The Melachah Of Kotzer

The Daily Halacha Moment - The Melachah Of Kotzer 🌿


״כל השונה הלכות בכל יום - מובטח לו שהוא בן העולם הבא״ (נידה עג ע״א, מגילה כח:)


“Anyone who studies Halachot every day is guaranteed that he is destined for the world-to-come” (Megilla 28b, Niddah 73a)


Question:

What is the Melachah of Kotzer?


Answer:

Kotzer (harvesting) was needed in the Mishkan for either the herbs used to make dye for the tapestries of the Mishkan or wheat for the making of the Lechem Hapanim.

The melachah of Kotzer is defined as the uprooting or severing of any living plant from its source of growth.[1] This applies to edible and non-edible plants.[2]

The amount that one must harvest to be obligated in a Chatat offering for violating the melachah of Kotzer depends on the purpose of harvesting. If one is harvesting for consumption, he must harvest a gerogeret’s worth (which is about 18 grams) to be obligated. If one is harvesting for an animal, then the amount is however much would fit in the mouth of a baby goat. If one is harvesting for fire-wood, then one must harvest enough that is needed to cook a third of an egg. Any harvesting that is less than this amount is only rabbinically forbidden.[3]


Almost any type of plant life is subject to Kotzer. Therefore, it is prohibited to scrape away moss from a surface on Shabbat.[4] Similarly, detaching mushrooms from the ground is also considered Kotzer, even though they are not necessarily defined as a plant.[5]

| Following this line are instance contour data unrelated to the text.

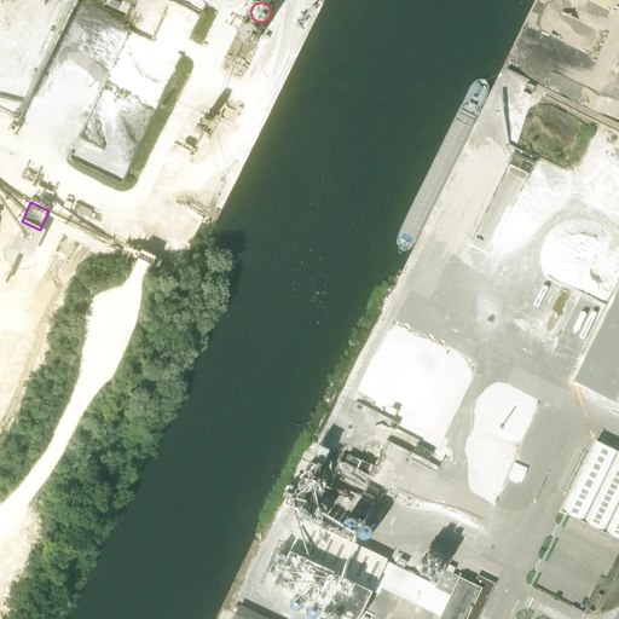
[(618,289),(573,382),(618,404),(618,289)]
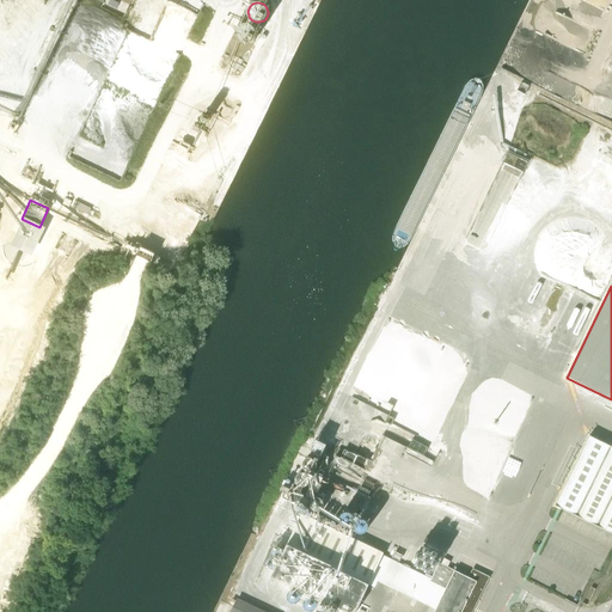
[(611,447),(589,436),(574,467),(564,487),(554,508),(611,537),(611,447)]
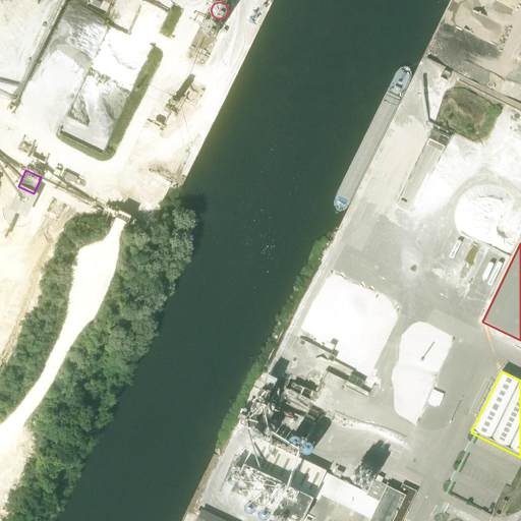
[(269,373),(265,383),(274,388),(278,379),(269,373)]
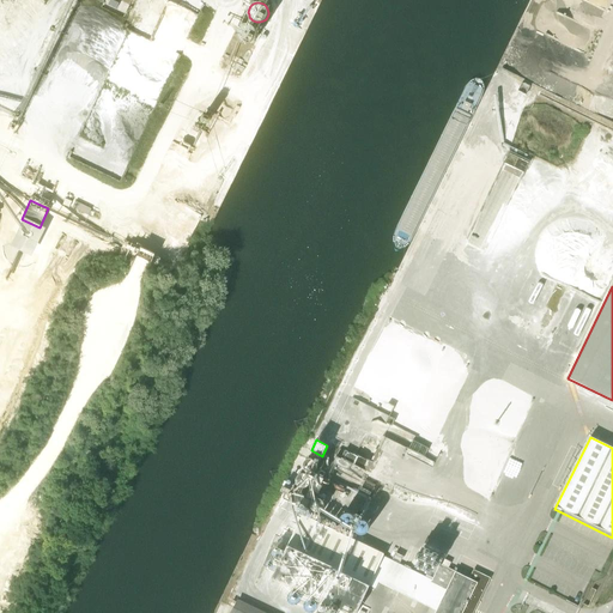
[(366,461),(356,456),(345,450),(341,457),(353,463),(353,465),(363,469),(366,461)]
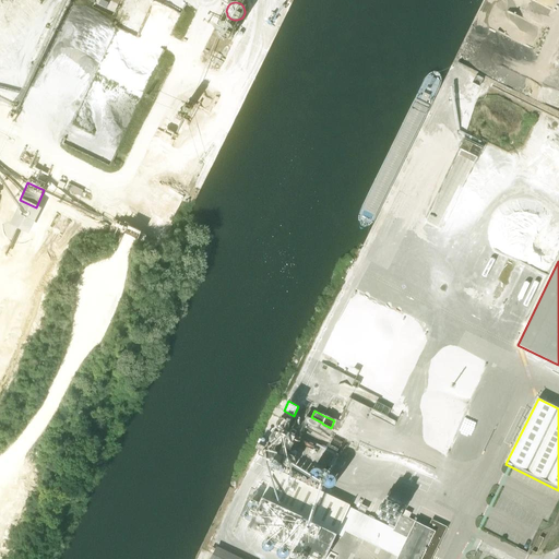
[(430,558),(447,527),(431,520),(428,527),(401,514),(396,523),(390,521),(388,526),(318,491),(275,471),(258,506),(248,526),(316,558),(324,558),(340,528),(397,557),(395,558),(430,558)]
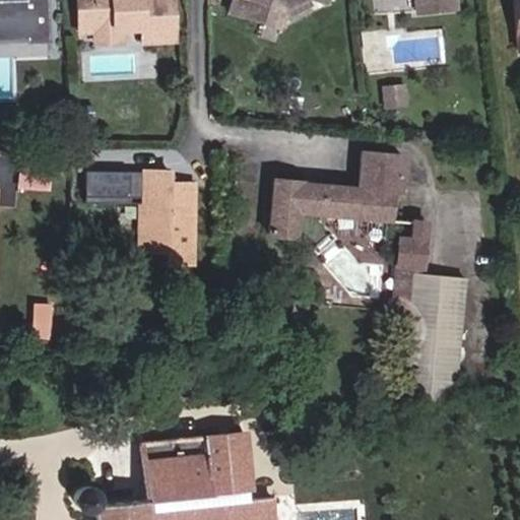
[(47,42),(46,0),(0,0),(0,39),(23,39),(23,43),(47,42)]
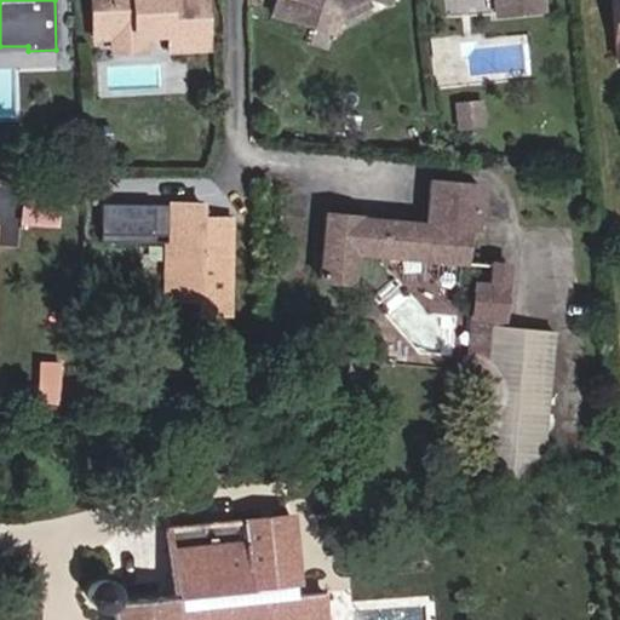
[(207,49),(204,0),(91,0),(93,39),(112,38),(120,33),(133,32),(143,36),(168,34),(170,51),(207,49)]
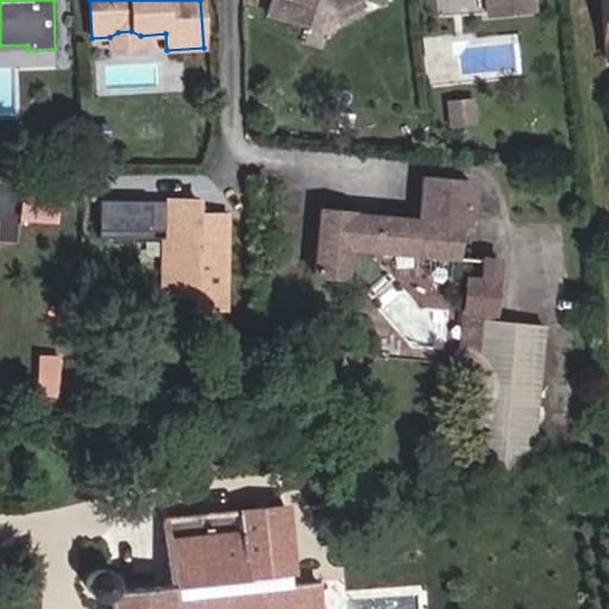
[(274,0),(270,16),(312,27),(316,12),(321,8),(333,13),(355,0),(368,0),(380,4),(380,0),(274,0)]
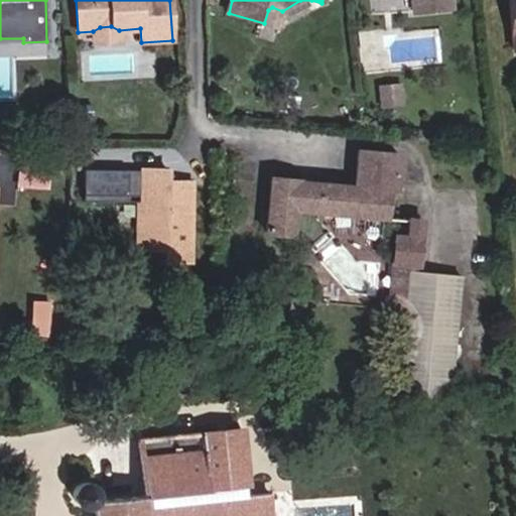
[(412,0),(413,11),(452,7),(450,0),(412,0)]
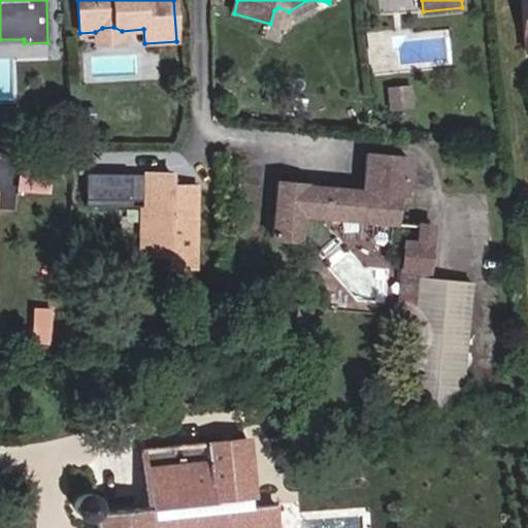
[(527,0),(519,0),(524,52),(527,51),(527,0)]
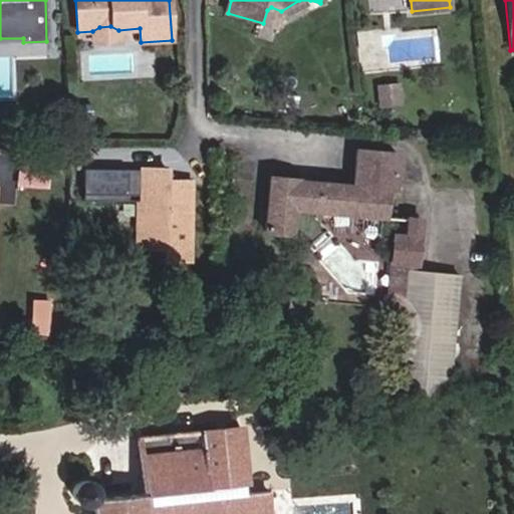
[(276,28),(281,11),(271,7),(267,10),(263,23),(276,28)]
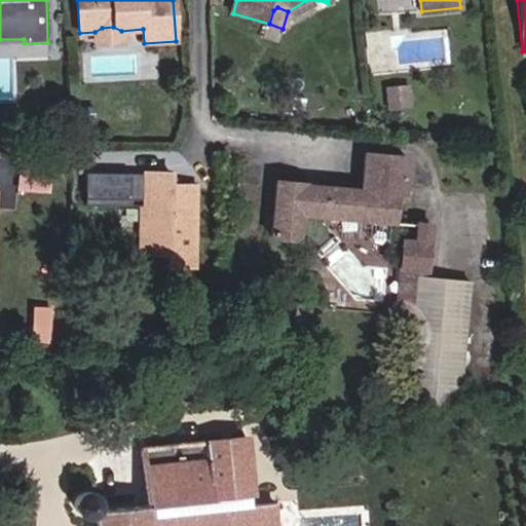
[(121,42),(121,31),(113,27),(102,28),(95,32),(96,44),(121,42)]
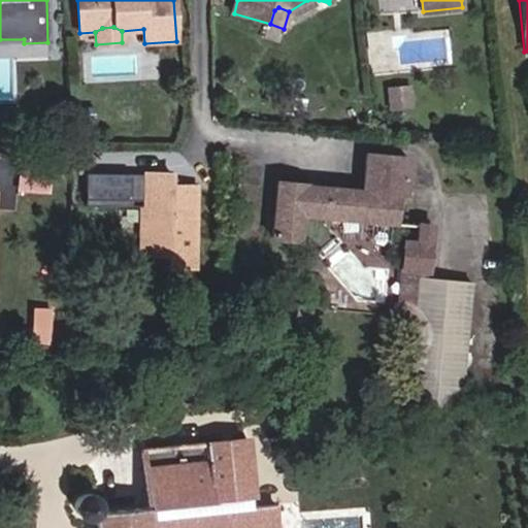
[(389,110),(413,107),(409,86),(386,88),(389,110)]
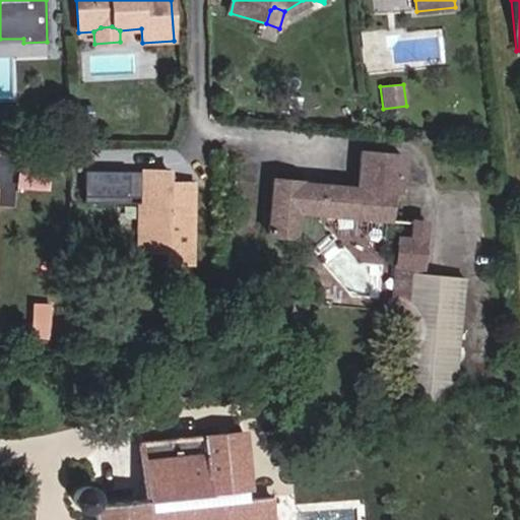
[(354,190),(271,182),(266,236),(302,239),(310,249),(329,233),(320,220),(320,215),(387,221),(390,194),(397,195),(401,155),(358,151),(354,190)]
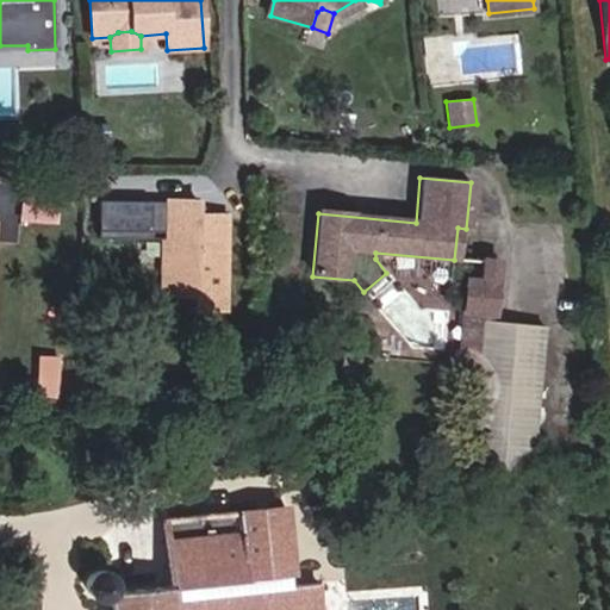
[(194,307),(224,307),(224,216),(197,216),(197,201),(165,201),(165,205),(150,205),(150,201),(97,201),(97,240),(118,240),(118,231),(165,232),(165,293),(194,293),(194,307)]
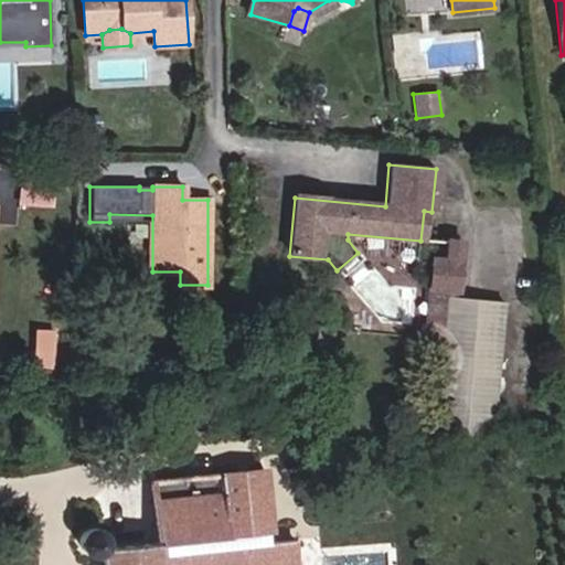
[(444,258),(429,257),(413,435),(489,443),(502,301),(455,297),(452,297),(454,290),(456,290),(460,241),(446,240),(444,258)]
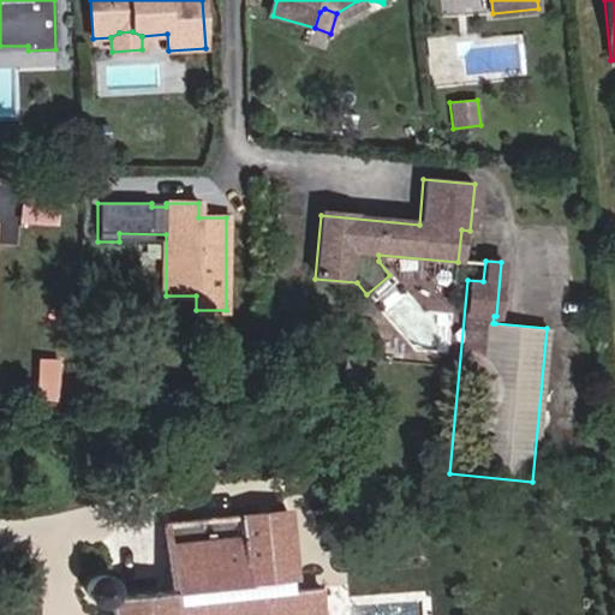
[(371,300),(394,281),(389,275),(366,294),(371,300)]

It is prohibited to detach a fruit or vegetable that is fully ripened, even though it no longer draws nutrients from the tree. [6]

Even a plant that has dried out but is still attached to the ground, such as hay, is still rabbinically prohibited to be cut. However, if the stalk of a plant is still moist, but the fruit is dry, it is biblically prohibited. [7]


Sources:

[1]. Talmud Bavli, Shabbat, 107b; Rambam 8:3.

[2]. See Shulchan Aruch 336:3 and 12.

[3]. Rambam 8:5; Chazon Ovadia, Shabbat, vol. 4, p. 66; Halichot Olam, vol. 4, p. 232.

[4]. Shulchan Aruch 336:5; Mishnah Berurah 336:34.

[5]. See Chayeh Adam 12:1. See also Yabia Omer, vol. 8, 23:22.

[6]. Shulchan Aruch 336:12 states that even if the fruit has dried out but the stalk leading to the fruit has not dried out, nor has the tree dried out, it is considered the biblical melachah of Kotzer.

[7]. Shulchan Aruch 336:12; Mishnah Berurah 336:57; Chazon Ovadia, Shabbat, vol. 4, p. 72.